Abstract

Uncertainty is inherent in medicine and has been an enduring focus of enquiry in medical sociology. It is a particularly salient analytic concept in the context of a new emerging disease. Whilst a substantial body of work explores how clinicians manage uncertainty, scholarship that explores patients’ experiences and ways of managing uncertainty is less well developed.

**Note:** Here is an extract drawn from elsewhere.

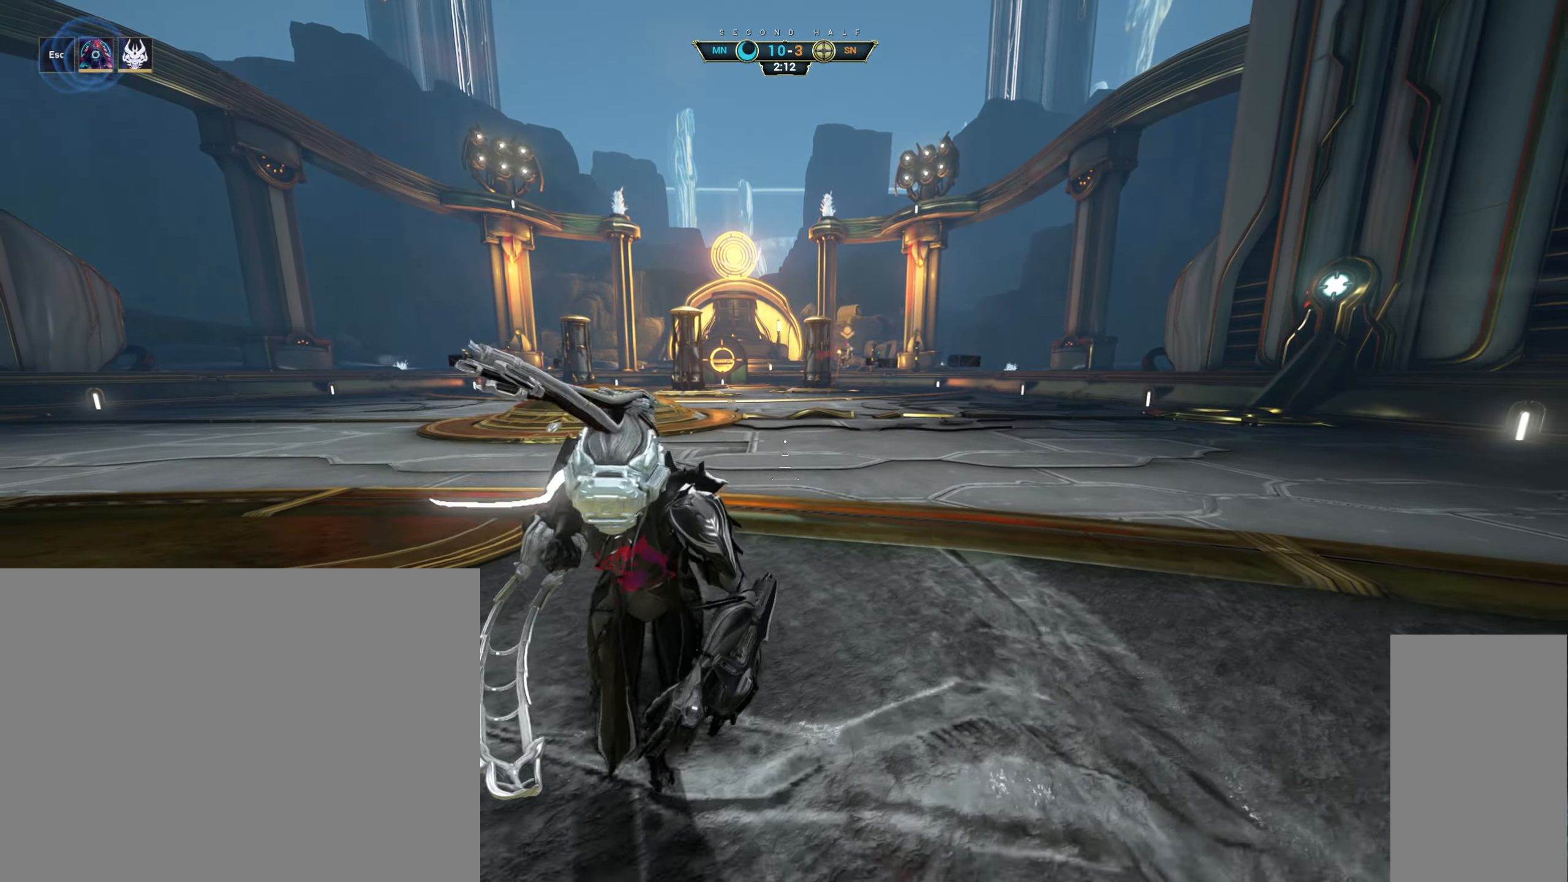
{"keys": ["d", "s"], "mouse": [], "events": [[50, "space", "down"], [100, "d", "up"], [134, "space", "up"], [200, "a", "down"], [350, "a", "up"], [433, "d", "down"]]}
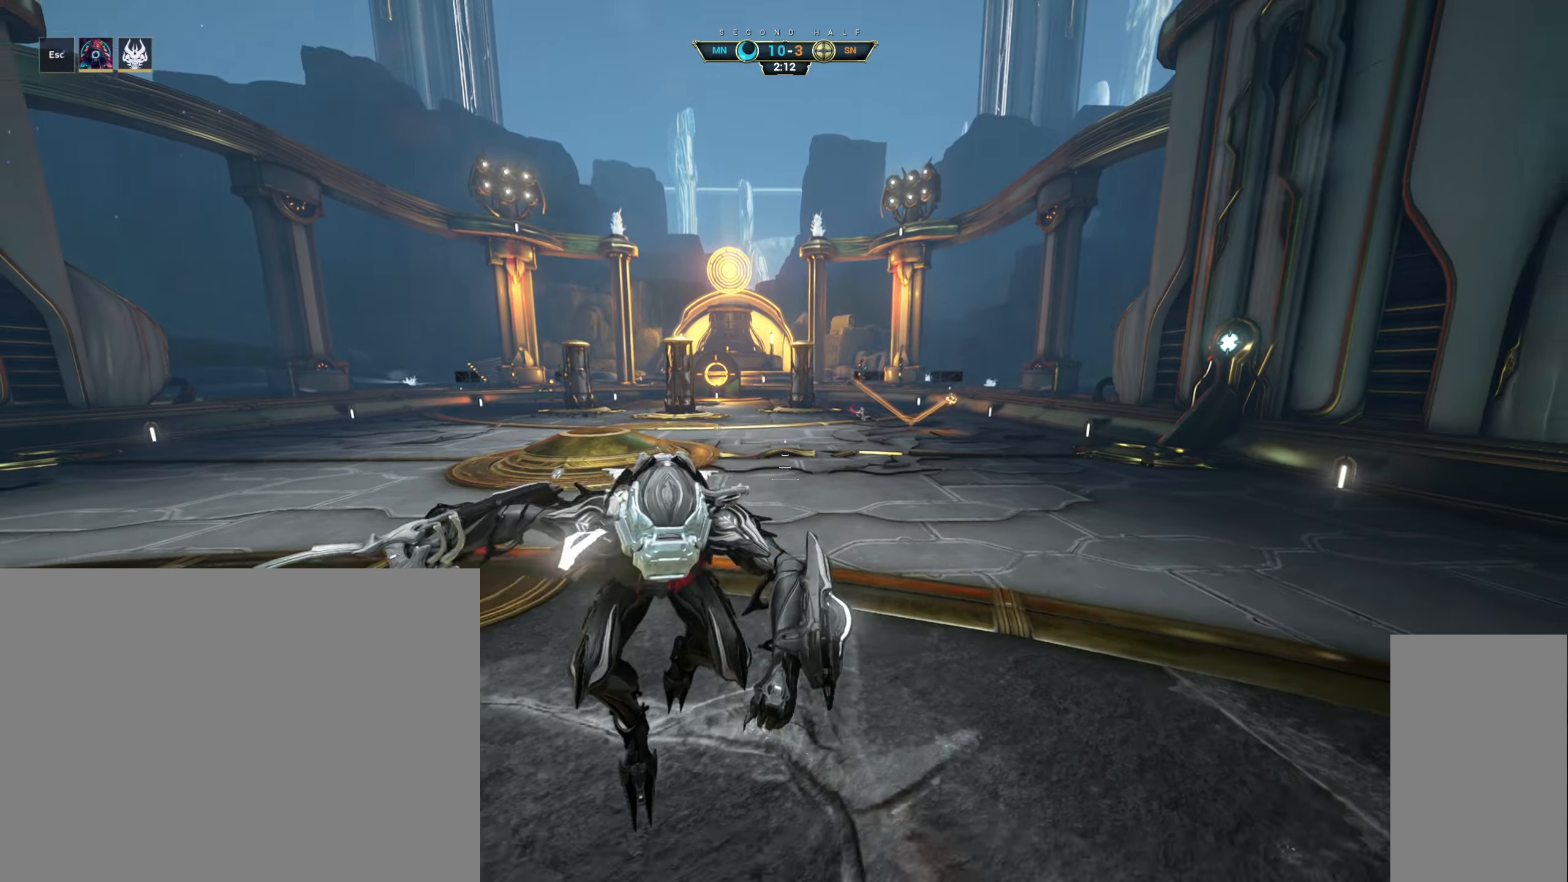
{"keys": ["d", "w"], "mouse": [], "events": [[33, "s", "up"], [150, "w", "down"], [283, "ctrl", "down"], [350, "ctrl", "up"]]}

In this cross country research, we draw on two narrative interview studies with patients who were critically ill with Covid-19 in Brazil and in the United Kingdom (UK) in the first year of the pandemic. In Brazil, Covid-19 surveillance was introduced in hospitals, with tight restrictions on visitors in non-Covid-19 services and a visitor ban in Covid-19 services. In the UK, hospital visits were suspended entirely for several months, and later seriously restricted. Using a cross country analysis, we mobilize the concept of ‘navigation’ to highlight how a rapidly changing environment facilitates or impedes how well patients could act in, and on, their circumstances. We explore the ways in which four intersecting uncertainties affected patients, namely those relating to contagion, treatment, protocols and practice, and individual prognosis. We demonstrate how patients sought to navigate these uncertainties through relationships – with family members, clinical staff, other patients and technologies – which could provide temporary relief. We argue that it is important to attend to how patients invest in relationships in critical care, and to facilitate and support these wherever possible.